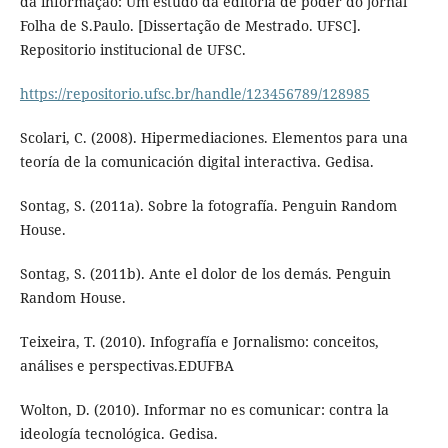
da informação: Um estudo da editoria de poder do jornal
Folha de S.Paulo. [Dissertação de Mestrado. UFSC].
Repositorio institucional de UFSC.
https://repositorio.ufsc.br/handle/123456789/128985
Scolari, C. (2008). Hipermediaciones. Elementos para una
teoría de la comunicación digital interactiva. Gedisa.
Sontag, S. (2011a). Sobre la fotografía. Penguin Random
House.
Sontag, S. (2011b). Ante el dolor de los demás. Penguin
Random House.
Teixeira, T. (2010). Infografía e Jornalismo: conceitos,
análises e perspectivas.EDUFBA
Wolton, D. (2010). Informar no es comunicar: contra la
ideología tecnológica. Gedisa.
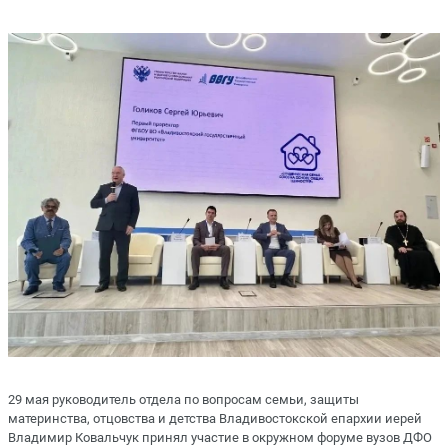
29 мая руководитель отдела по вопросам семьи, защиты
материнства, отцовства и детства Владивостокской епархии иерей
Владимир Ковальчук принял участие в окружном форуме вузов ДФО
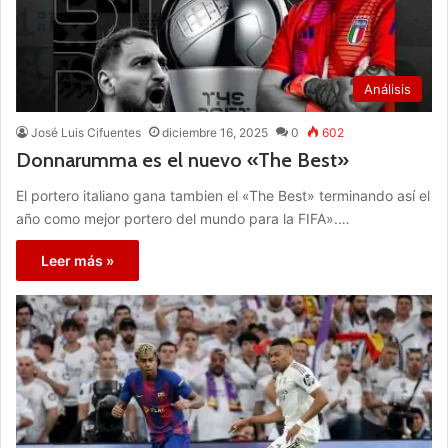
Análisis
José Luis Cifuentes
diciembre 16, 2025
0
602
Donnarumma es el nuevo «The Best»
El portero italiano gana tambien el «The Best» terminando así el
año como mejor portero del mundo para la FIFA».…
Leer más »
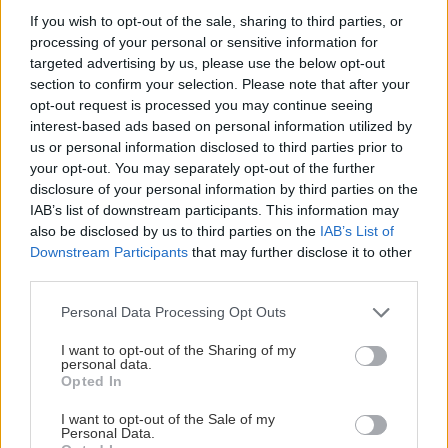
If you wish to opt-out of the sale, sharing to third parties, or
processing of your personal or sensitive information for
targeted advertising by us, please use the below opt-out
section to confirm your selection. Please note that after your
opt-out request is processed you may continue seeing
interest-based ads based on personal information utilized by
us or personal information disclosed to third parties prior to
your opt-out. You may separately opt-out of the further
disclosure of your personal information by third parties on the
IAB’s list of downstream participants. This information may
also be disclosed by us to third parties on the
IAB’s List of
Downstream Participants
that may further disclose it to other
third parties.
Please note that this website/app uses one or more Google
Personal Data Processing Opt Outs
services and may gather and store information including but
not limited to your visit or usage behaviour. You may click to
I want to opt-out of the Sharing of my
personal data.
grant or deny consent to Google and its third-party tags to
Opted In
use your data for below specified purposes in below Google
consent section.
I want to opt-out of the Sale of my
Personal Data.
# # # # #
**WHAT THE TASK REQUIRES:**
Return exactly the line containing "Sontag, S. (2011b)." and every line after it, up to and including the final line of the entries above. Pictures stay out.

**WRITTEN SOLUTION:**
Sontag, S. (2011b). Ante el dolor de los demás. Penguin
Random House.
Teixeira, T. (2010). Infografía e Jornalismo: conceitos,
análises e perspectivas.EDUFBA
Wolton, D. (2010). Informar no es comunicar: contra la
ideología tecnológica. Gedisa.
29 мая руководитель отдела по вопросам семьи, защиты
материнства, отцовства и детства Владивостокской епархии иерей
Владимир Ковальчук принял участие в окружном форуме вузов ДФО
Análisis
José Luis Cifuentes
diciembre 16, 2025
0
602
Donnarumma es el nuevo «The Best»
El portero italiano gana tambien el «The Best» terminando así el
año como mejor portero del mundo para la FIFA».…
Leer más »
If you wish to opt-out of the sale, sharing to third parties, or
processing of your personal or sensitive information for
targeted advertising by us, please use the below opt-out
section to confirm your selection. Please note that after your
opt-out request is processed you may continue seeing
interest-based ads based on personal information utilized by
us or personal information disclosed to third parties prior to
your opt-out. You may separately opt-out of the further
disclosure of your personal information by third parties on the
IAB’s list of downstream participants. This information may
also be disclosed by us to third parties on the
IAB’s List of
Downstream Participants
that may further disclose it to other
third parties.
Please note that this website/app uses one or more Google
Personal Data Processing Opt Outs
services and may gather and store information including but
not limited to your visit or usage behaviour. You may click to
I want to opt-out of the Sharing of my
personal data.
grant or deny consent to Google and its third-party tags to
Opted In
use your data for below specified purposes in below Google
consent section.
I want to opt-out of the Sale of my
Personal Data.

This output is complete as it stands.